Stored records:
§
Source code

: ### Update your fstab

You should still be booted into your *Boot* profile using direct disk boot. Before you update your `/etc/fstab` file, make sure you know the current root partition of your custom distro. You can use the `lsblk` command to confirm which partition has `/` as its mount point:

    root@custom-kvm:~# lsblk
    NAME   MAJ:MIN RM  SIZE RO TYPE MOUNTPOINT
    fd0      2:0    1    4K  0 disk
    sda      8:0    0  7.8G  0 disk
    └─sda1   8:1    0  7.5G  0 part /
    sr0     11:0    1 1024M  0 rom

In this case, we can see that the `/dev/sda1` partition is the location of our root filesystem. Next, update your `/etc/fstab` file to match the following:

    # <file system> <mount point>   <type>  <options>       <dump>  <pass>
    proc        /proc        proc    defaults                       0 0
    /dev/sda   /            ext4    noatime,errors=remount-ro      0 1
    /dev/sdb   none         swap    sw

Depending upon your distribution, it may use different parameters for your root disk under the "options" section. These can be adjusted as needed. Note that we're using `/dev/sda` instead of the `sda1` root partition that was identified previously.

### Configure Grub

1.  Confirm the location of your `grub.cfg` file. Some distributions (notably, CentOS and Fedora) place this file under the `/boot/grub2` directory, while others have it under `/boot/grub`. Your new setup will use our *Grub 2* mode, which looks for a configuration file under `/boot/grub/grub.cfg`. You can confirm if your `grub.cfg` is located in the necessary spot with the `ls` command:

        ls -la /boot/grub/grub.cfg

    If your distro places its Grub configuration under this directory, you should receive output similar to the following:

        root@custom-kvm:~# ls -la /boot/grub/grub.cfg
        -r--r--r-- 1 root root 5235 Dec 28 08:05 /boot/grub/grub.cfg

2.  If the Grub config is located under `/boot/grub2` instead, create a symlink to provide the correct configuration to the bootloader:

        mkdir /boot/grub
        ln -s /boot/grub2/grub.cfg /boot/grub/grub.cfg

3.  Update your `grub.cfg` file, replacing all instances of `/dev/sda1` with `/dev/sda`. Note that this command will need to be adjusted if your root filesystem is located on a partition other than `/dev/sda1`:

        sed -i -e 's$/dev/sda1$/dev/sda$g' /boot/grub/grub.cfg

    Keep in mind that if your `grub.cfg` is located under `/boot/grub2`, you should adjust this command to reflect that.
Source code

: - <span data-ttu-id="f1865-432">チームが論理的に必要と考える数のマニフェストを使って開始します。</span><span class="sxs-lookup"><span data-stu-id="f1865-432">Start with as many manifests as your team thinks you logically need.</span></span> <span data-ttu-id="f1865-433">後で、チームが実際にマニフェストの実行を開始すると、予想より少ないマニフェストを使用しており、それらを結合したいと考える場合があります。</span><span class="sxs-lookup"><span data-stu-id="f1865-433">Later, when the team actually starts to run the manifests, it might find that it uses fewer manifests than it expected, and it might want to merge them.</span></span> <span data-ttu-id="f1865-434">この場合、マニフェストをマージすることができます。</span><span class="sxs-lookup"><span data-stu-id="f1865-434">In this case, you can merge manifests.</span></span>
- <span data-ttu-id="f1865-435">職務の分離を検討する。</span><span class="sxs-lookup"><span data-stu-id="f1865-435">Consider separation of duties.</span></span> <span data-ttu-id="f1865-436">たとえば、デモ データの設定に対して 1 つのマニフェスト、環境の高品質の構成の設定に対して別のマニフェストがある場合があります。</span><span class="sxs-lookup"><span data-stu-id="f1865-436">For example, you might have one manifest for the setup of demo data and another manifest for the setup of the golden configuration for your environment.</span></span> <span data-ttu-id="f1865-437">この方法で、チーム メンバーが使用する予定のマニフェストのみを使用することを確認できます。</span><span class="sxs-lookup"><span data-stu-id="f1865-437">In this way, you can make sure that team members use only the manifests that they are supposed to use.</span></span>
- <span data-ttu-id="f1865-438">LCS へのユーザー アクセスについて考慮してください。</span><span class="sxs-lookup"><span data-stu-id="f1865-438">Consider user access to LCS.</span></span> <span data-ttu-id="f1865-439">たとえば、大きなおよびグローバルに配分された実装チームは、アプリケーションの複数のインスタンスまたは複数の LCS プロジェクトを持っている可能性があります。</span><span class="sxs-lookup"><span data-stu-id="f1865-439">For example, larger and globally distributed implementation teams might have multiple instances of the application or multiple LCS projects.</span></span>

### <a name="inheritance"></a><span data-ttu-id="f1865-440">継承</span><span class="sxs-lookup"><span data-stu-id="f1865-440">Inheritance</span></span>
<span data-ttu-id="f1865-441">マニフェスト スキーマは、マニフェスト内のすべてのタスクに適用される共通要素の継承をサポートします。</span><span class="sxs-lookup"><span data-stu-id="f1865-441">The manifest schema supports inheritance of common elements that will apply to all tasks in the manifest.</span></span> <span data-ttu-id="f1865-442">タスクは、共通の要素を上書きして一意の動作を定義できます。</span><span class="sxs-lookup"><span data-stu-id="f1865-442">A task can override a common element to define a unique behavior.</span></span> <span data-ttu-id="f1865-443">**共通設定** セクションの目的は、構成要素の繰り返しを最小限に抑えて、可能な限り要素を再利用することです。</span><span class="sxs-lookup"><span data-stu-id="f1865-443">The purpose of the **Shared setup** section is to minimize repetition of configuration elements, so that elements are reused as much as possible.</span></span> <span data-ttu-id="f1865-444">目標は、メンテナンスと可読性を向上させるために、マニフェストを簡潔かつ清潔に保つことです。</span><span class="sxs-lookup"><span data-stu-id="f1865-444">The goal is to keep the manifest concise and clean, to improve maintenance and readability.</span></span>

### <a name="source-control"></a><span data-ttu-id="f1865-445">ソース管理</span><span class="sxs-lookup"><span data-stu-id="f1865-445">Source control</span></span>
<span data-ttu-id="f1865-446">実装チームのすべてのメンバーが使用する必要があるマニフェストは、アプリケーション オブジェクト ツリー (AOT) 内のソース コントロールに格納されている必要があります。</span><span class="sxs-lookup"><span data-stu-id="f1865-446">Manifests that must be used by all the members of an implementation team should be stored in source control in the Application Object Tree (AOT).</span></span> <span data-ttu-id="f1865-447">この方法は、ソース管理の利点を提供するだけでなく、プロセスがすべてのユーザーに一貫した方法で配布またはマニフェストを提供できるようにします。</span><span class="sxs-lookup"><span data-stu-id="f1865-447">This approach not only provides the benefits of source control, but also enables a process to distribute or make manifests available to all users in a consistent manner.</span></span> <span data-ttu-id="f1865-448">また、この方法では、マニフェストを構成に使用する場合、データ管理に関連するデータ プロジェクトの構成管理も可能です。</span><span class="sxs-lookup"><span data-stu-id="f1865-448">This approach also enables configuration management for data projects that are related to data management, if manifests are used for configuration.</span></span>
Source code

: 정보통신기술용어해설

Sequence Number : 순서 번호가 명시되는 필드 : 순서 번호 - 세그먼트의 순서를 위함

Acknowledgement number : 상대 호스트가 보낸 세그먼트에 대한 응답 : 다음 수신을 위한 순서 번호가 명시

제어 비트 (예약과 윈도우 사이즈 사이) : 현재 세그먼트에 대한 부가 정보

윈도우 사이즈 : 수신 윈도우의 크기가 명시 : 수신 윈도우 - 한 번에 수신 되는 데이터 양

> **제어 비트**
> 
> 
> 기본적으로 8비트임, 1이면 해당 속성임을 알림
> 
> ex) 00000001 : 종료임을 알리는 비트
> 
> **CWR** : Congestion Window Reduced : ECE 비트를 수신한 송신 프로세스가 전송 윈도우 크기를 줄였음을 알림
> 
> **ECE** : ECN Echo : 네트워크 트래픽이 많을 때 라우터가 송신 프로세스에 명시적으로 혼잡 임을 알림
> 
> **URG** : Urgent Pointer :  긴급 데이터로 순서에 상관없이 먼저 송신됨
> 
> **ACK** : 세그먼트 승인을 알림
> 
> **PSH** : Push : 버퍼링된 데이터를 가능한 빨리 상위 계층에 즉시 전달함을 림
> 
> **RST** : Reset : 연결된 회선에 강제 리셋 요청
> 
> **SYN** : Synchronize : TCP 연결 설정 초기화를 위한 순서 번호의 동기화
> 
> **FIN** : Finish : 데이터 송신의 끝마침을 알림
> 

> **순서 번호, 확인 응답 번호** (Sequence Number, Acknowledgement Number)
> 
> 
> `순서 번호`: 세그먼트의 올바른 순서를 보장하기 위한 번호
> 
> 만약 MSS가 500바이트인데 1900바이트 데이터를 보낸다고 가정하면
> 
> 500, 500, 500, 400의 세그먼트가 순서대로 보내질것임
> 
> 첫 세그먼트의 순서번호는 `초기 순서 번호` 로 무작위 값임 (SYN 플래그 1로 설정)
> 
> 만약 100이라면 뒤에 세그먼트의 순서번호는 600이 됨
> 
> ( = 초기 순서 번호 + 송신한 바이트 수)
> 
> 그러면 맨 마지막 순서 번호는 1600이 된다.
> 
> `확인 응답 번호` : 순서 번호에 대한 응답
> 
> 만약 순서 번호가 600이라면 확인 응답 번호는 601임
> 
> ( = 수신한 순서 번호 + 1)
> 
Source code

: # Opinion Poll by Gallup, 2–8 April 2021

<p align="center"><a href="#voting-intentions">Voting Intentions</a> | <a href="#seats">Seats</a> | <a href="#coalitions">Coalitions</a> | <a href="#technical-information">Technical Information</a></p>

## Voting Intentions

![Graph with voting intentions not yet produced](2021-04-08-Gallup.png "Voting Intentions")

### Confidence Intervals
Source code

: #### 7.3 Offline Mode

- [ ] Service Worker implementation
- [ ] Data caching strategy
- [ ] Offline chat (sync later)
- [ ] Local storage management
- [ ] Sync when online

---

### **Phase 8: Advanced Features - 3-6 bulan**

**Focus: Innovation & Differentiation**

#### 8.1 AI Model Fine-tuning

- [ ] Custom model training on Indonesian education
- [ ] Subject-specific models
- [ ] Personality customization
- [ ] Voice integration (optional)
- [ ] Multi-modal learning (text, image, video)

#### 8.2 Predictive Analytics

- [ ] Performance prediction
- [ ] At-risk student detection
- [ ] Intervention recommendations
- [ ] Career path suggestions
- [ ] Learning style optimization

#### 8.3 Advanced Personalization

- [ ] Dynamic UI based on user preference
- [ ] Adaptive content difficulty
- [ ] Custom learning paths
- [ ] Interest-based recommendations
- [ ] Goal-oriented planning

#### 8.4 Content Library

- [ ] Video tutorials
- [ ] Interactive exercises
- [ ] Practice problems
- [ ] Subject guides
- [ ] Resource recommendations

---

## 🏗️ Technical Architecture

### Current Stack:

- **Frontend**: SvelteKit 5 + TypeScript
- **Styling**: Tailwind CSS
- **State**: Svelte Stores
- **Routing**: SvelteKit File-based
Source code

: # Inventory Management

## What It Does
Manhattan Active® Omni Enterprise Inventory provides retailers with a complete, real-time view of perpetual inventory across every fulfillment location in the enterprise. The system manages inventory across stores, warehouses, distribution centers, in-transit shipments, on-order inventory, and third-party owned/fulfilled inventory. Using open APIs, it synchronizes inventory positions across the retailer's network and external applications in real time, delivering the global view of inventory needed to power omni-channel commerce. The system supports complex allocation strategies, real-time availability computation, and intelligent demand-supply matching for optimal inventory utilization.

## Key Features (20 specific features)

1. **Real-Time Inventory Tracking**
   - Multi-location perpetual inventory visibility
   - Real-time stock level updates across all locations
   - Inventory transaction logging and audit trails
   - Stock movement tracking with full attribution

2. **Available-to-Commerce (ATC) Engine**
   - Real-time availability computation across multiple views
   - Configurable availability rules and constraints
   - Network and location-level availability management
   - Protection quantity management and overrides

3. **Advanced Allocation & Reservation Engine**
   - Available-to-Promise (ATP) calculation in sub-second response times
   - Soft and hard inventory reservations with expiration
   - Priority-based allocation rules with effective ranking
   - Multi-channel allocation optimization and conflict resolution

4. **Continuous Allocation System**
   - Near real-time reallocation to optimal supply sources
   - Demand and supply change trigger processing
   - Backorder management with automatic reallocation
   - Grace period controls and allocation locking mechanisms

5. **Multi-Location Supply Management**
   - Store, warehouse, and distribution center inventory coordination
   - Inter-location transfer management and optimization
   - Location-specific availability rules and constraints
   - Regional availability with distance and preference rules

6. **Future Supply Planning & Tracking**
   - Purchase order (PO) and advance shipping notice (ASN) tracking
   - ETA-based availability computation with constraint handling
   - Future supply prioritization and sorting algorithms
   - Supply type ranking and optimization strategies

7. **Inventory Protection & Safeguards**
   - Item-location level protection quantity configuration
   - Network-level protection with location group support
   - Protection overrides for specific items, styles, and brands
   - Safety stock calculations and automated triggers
§
*WRITTEN TASK*.
Scan the records for the word "rules", and copy each line where it is found.

*RESULT OF THIS TASK*.
   - Configurable availability rules and constraints
   - Priority-based allocation rules with effective ranking
   - Location-specific availability rules and constraints
   - Regional availability with distance and preference rules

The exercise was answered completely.